Indian children died after 'eating lychees on empty stomach'
Lychees contain a toxin that prevents the body from creating glucose
US and Indian scientists say a mystery illness that killed more than 100 children a year in northern India was caused by eating lychees on an empty stomach.
For more than two decades, apparently healthy children in a region of Bihar suffered sudden seizures and lost consciousness.
Almost half died, baffling doctors.
New research, published in the medical journal The Lancet, now suggests they were poisoned by the fruit.
Hypoglycin
Most of the victims were poor children in India's main lychee-producing region who ate fruit that had fallen on to the ground in orchards, the journal said.
Lychees contain toxins that inhibit the body's ability to produce glucose, which affected young children whose blood sugar levels were already low because they were not eating dinner.
They woke screaming in the night before suffering convulsions and losing consciousness as they suffered acute swelling of the brain.
Researchers examining sick children admitted to hospital in Muzaffarpur between May and July 2014 found a link to an outbreak of sickness that caused brain swelling and convulsions in children in the Caribbean.
That outbreak was caused by the ackee fruit, which contained hypoglycin, a toxin that prevents the body from making glucose.
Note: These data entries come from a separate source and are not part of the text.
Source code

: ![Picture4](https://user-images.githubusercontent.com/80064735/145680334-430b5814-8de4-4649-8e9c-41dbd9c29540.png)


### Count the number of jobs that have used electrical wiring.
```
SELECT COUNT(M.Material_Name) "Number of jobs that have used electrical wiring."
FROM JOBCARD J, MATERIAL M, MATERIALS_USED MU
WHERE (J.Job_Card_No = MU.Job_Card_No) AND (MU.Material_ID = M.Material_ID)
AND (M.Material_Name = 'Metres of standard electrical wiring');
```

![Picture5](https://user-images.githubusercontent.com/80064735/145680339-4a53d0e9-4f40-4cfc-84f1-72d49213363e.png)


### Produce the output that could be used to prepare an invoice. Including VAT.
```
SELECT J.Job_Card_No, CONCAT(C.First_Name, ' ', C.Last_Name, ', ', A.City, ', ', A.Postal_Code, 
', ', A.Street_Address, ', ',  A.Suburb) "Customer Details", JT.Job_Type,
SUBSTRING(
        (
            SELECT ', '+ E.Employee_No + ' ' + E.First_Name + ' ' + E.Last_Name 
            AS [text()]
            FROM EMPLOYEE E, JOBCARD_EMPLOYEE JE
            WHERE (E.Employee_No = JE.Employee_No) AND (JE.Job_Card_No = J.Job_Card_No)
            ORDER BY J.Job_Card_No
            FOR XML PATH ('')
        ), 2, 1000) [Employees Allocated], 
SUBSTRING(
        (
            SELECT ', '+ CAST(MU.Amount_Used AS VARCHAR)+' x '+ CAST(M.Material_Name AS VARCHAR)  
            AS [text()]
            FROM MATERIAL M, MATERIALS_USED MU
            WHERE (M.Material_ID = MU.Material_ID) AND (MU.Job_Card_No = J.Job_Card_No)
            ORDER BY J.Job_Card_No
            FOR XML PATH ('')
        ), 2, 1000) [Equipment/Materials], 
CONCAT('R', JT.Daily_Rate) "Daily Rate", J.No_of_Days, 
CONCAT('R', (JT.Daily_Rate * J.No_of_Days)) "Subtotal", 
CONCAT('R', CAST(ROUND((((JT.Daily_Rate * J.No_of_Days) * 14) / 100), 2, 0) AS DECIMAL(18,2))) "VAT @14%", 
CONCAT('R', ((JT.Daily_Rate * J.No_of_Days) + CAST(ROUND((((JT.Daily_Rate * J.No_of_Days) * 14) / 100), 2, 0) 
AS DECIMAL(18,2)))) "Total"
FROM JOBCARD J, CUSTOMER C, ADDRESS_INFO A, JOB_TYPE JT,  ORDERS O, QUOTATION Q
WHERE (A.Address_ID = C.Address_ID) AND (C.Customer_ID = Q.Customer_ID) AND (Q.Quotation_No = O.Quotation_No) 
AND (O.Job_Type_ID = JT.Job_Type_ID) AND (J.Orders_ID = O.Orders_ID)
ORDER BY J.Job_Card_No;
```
Tests then showed that lychees also contained hypoglycin.
This led health officials to tell parents to make sure young children got an evening meal and limit the number of lychees they were eating.
Children suffering symptoms associated with the outbreak should be rapidly treated for hypoglycaemia, or low blood sugar, officials said.
The number of reported cases of the sickness has since fallen from hundreds each year to about 50, the New York Times reported.